WHAT IS NEEDED: From the airline earnings text below, copy the passage that starts at "February 8, 2022" and ends after "moment for 2022.", keeping every word and mark unchanged.

TEXT SHOWN:
────────────────────────────────────────

February 8, 2022

Spirit Reports Fourth Quarter and Full Year 2021 Results

Lost in the shuffle of Monday’s merger announcement, Spirit also released its Q4 and 2021 year-end earnings report, with the carrier showing a $56 million loss for the year on $3.2 billion in operating revenues. It admits it was just one or two more fees away from eking out a profit on the year but will take that knowledge and use it as a teaching moment for 2022.

Spirit says it had “an unusual number of operational disruptions and flight cancellations during the peak December 2021 holiday period,” which won the understatement of the year award. Load factor for Spirit was 79.8% in Q4 with a 97.7% completion factor. If you’re willing to ignore the flights it canceled during the period, its completion factor was 100%.

Spirit ended the year with $1.7 billion in cash and cash equivalents available. It had $1.6 billion going into the last week of 2021 but charged Frontier a $100 million “merger consideration fee” which bumped up the final number.

Sun Country Unfazed by Rivals’ ULCC Merger

As Sun Country released its Q4 and year-end financials late Monday, the carrier seemed unfazed by the potential merger of two of its ULCC rivals in Frontier and Spirit. Sun Country ended the year $77 million in the black on $623 million in operating revenue for the year, a 55% jump from 2020. Sun Country earned $173 million in gross revenue for Q4, a 5% jump from the pandemic-free Q4 in 2019.

────────────────────────────────────────

DATA EXCERPTS:
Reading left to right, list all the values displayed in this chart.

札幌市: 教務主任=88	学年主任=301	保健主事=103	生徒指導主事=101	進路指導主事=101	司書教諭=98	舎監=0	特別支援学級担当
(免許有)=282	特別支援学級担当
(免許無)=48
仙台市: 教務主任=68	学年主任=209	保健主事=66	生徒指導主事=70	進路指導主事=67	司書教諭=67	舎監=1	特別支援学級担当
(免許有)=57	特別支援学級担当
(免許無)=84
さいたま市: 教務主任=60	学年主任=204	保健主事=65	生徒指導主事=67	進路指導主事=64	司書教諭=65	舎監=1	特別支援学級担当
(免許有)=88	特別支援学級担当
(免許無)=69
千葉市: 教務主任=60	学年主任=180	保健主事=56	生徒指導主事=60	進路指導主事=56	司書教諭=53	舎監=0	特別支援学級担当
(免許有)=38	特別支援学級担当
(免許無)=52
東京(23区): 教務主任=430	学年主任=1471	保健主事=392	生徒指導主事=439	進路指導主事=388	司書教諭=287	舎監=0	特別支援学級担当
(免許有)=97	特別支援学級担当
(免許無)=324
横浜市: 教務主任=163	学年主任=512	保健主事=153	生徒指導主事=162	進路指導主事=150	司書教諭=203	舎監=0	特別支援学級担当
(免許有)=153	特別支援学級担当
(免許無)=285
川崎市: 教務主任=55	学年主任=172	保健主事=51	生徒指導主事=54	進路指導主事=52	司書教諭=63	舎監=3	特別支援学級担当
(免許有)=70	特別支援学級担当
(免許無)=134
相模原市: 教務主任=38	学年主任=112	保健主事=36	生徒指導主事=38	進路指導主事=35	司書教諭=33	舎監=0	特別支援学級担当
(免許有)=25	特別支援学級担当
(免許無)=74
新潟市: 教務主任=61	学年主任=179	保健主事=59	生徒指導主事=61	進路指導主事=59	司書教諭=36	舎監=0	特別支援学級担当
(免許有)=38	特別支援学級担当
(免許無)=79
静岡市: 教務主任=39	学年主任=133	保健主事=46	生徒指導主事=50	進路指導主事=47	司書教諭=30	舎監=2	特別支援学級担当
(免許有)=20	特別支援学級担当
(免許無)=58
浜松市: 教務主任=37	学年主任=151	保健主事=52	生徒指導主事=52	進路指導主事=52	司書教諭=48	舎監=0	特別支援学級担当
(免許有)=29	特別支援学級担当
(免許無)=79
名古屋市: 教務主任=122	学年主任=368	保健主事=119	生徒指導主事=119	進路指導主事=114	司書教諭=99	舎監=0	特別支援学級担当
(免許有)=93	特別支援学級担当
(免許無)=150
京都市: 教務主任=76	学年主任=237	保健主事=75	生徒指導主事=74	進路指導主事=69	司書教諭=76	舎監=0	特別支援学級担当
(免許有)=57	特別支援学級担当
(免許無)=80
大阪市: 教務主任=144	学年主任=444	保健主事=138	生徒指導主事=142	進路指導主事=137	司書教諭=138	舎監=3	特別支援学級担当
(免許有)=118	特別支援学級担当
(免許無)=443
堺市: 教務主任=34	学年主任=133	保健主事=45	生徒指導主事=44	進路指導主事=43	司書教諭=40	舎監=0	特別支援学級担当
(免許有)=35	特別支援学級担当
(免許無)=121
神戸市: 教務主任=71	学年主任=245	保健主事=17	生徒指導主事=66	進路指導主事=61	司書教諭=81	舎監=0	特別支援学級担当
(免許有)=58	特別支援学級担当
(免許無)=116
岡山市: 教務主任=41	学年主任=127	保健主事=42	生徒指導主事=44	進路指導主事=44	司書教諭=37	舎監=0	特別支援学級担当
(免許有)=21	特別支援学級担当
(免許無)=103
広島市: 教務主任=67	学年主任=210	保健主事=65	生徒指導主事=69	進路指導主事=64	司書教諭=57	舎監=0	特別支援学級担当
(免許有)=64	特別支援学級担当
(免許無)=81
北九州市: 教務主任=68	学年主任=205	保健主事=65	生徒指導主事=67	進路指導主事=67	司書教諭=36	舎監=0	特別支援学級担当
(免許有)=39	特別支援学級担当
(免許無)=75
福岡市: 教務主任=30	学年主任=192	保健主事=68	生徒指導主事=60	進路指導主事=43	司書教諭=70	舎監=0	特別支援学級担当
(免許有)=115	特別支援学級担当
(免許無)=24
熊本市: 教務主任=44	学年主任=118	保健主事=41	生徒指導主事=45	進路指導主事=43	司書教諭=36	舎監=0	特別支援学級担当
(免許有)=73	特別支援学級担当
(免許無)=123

────────────────────────────────────────

SOLUTION FOR THIS EXERCISE:
February 8, 2022

Spirit Reports Fourth Quarter and Full Year 2021 Results

Lost in the shuffle of Monday’s merger announcement, Spirit also released its Q4 and 2021 year-end earnings report, with the carrier showing a $56 million loss for the year on $3.2 billion in operating revenues. It admits it was just one or two more fees away from eking out a profit on the year but will take that knowledge and use it as a teaching moment for 2022.